▸ Task item
Pull out every line with the word "asked" from the entries below.

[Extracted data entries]
####

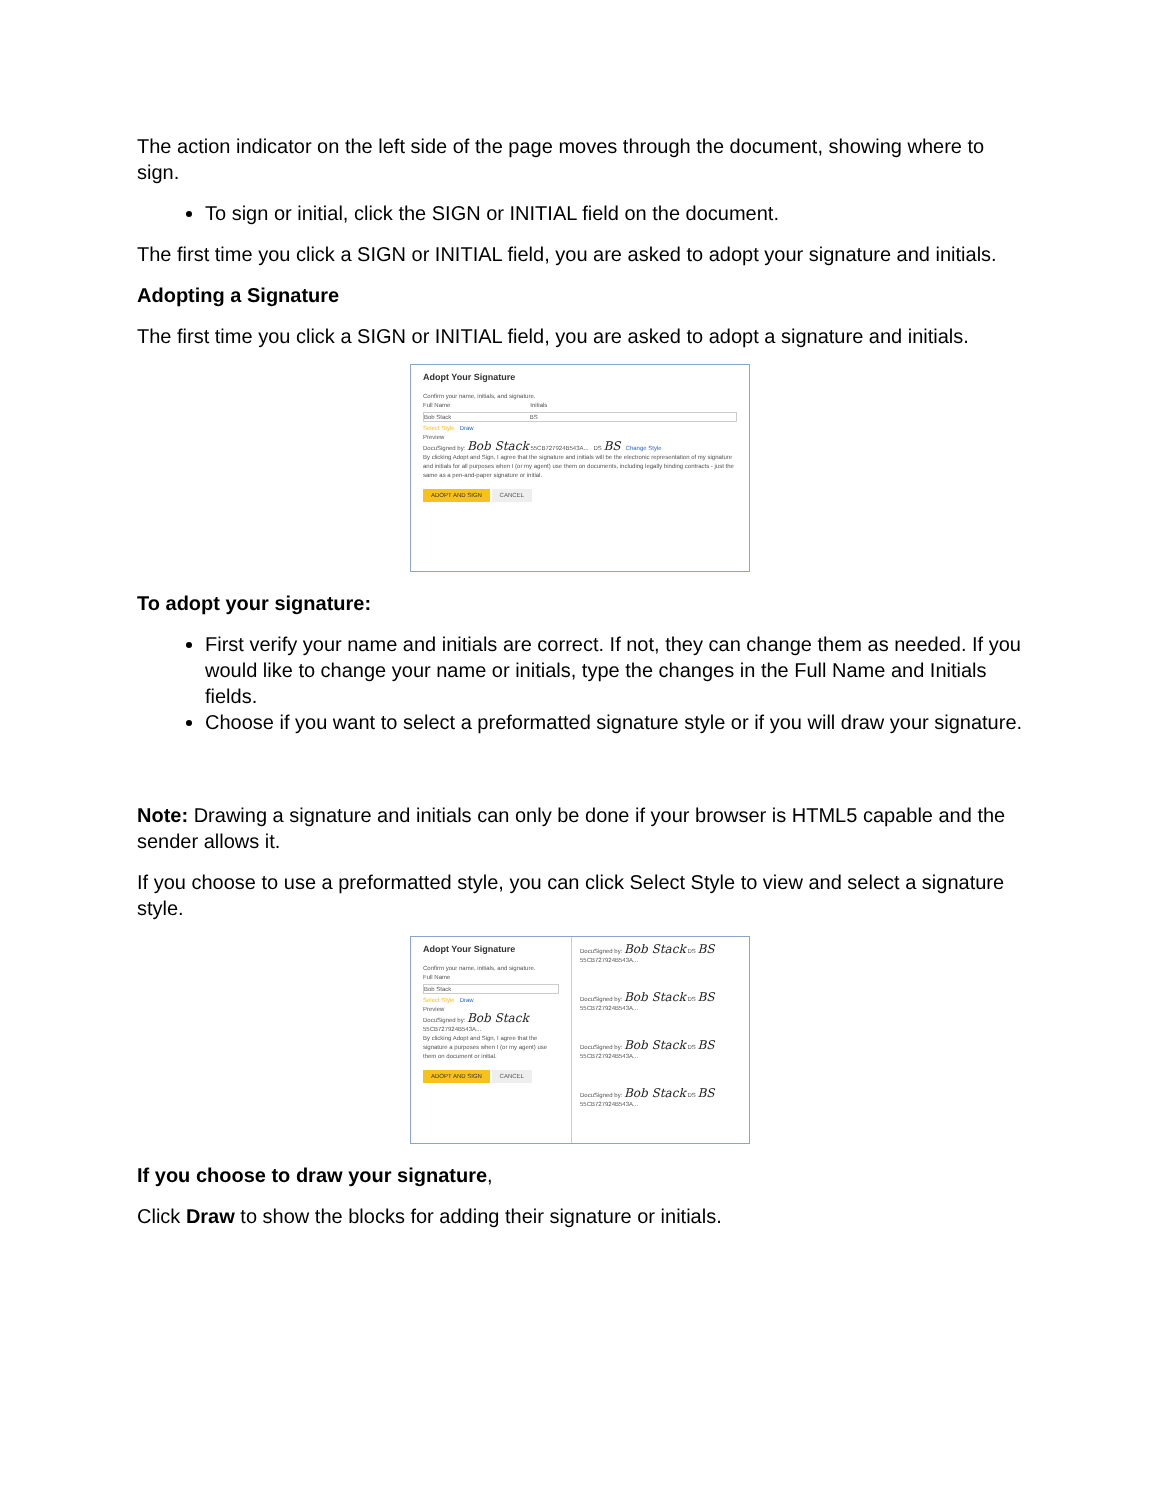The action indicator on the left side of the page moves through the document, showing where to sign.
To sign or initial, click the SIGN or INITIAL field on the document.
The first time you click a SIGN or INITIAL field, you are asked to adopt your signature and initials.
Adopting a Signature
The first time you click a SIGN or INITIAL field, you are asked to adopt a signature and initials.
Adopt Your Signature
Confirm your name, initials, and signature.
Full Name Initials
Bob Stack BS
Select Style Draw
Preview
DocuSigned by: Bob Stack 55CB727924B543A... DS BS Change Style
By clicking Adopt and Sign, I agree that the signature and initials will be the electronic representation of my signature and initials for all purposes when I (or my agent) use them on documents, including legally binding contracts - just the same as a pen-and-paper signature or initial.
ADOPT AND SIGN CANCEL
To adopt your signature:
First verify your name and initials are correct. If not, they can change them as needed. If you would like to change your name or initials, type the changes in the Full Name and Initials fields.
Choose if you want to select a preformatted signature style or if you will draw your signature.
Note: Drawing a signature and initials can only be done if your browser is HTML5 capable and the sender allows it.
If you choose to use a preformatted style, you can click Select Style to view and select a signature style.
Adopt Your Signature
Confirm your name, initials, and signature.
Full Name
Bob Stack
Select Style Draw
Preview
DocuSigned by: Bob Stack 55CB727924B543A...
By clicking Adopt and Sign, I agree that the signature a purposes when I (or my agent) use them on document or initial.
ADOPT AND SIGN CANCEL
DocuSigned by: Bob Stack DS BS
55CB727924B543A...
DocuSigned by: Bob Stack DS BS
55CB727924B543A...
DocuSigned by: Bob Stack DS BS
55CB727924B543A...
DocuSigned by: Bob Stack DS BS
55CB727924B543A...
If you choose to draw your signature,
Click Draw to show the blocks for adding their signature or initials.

####

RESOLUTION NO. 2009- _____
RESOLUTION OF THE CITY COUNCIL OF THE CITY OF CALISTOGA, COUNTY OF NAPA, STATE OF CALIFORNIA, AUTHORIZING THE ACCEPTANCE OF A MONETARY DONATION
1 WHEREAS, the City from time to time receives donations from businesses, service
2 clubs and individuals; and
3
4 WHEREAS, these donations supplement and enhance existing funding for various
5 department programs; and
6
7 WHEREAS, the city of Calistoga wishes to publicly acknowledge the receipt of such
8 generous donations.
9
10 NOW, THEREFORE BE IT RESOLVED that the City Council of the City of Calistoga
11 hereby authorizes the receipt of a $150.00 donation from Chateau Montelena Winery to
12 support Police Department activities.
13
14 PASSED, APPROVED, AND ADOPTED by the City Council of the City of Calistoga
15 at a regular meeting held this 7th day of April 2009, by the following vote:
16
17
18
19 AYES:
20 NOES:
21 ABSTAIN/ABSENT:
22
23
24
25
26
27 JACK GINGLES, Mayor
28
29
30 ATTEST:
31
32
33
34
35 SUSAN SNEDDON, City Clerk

####

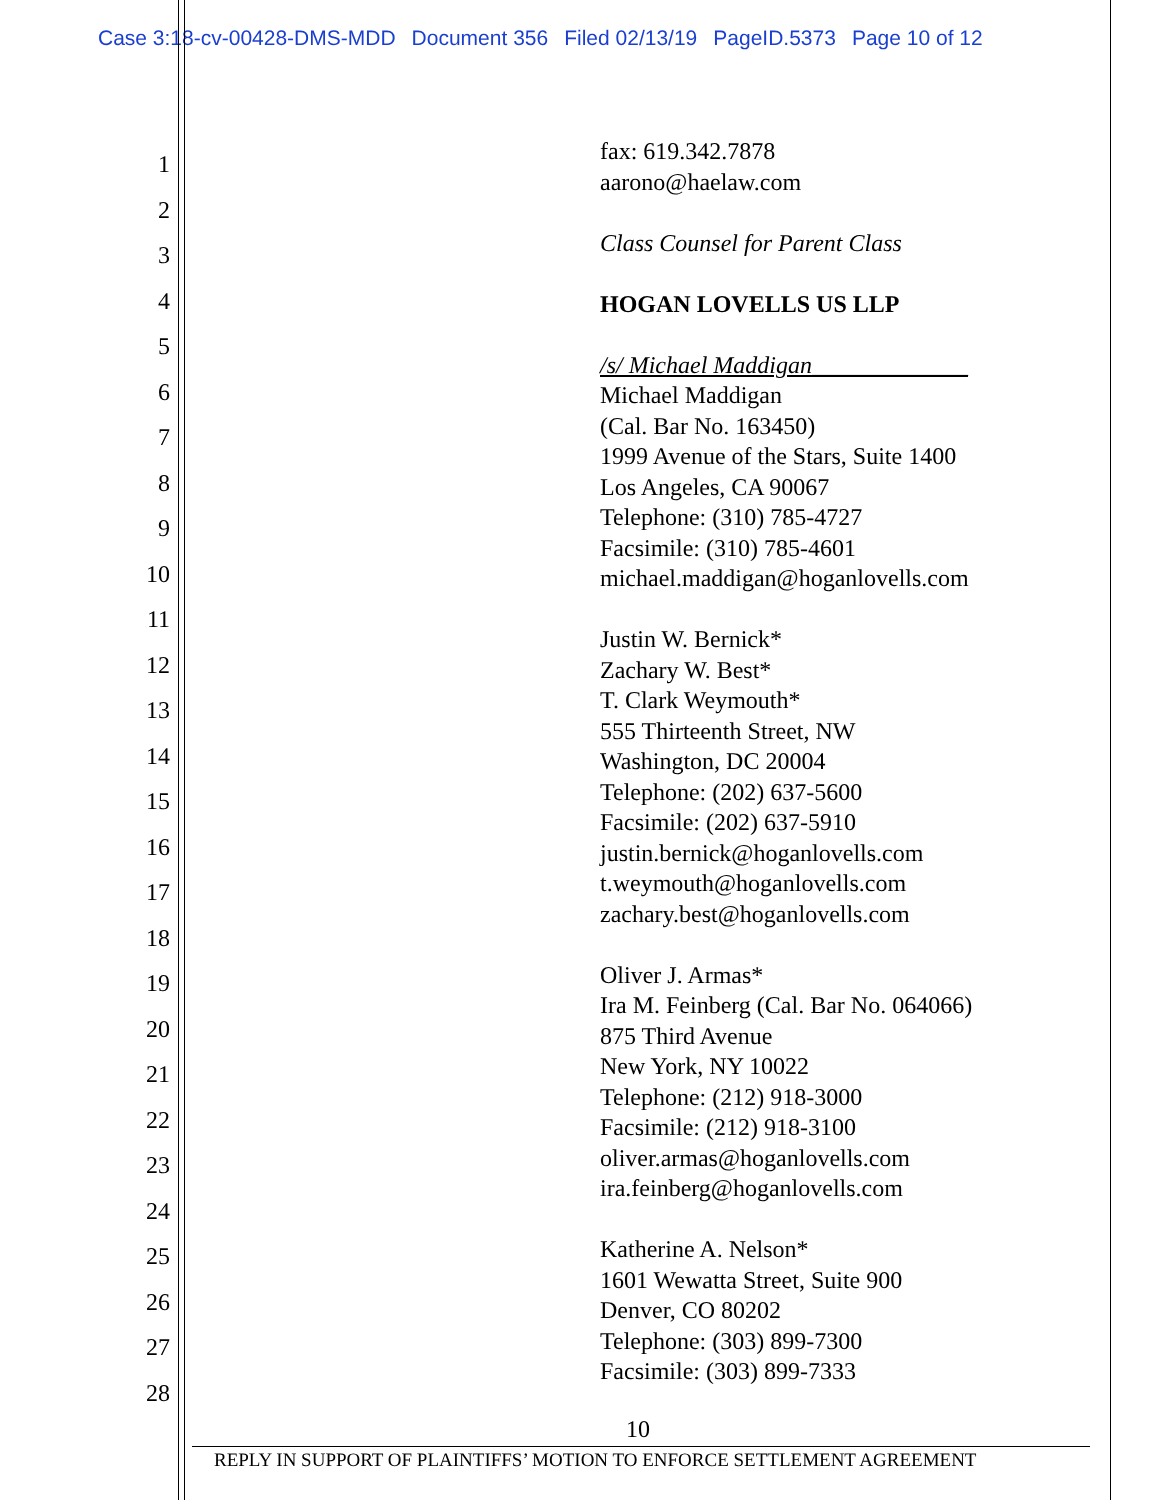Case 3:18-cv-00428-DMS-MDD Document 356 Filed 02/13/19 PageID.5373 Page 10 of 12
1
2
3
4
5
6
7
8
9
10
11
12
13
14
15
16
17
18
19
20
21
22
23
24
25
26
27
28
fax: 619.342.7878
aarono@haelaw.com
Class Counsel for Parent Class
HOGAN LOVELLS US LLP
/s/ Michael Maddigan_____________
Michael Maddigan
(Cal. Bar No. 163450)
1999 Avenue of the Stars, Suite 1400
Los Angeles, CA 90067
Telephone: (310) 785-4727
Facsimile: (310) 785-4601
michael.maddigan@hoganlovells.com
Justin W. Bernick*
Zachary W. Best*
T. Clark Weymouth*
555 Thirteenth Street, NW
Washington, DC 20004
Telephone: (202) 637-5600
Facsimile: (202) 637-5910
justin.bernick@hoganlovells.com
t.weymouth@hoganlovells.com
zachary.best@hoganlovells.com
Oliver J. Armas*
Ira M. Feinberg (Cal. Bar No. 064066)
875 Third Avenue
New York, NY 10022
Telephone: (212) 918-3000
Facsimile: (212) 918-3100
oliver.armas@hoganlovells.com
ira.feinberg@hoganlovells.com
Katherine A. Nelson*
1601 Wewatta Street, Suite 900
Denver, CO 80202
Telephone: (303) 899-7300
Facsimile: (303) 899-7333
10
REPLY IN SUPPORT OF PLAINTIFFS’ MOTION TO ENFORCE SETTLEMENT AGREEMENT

####

▸ Exercise solution
The first time you click a SIGN or INITIAL field, you are asked to adopt your signature and initials.
The first time you click a SIGN or INITIAL field, you are asked to adopt a signature and initials.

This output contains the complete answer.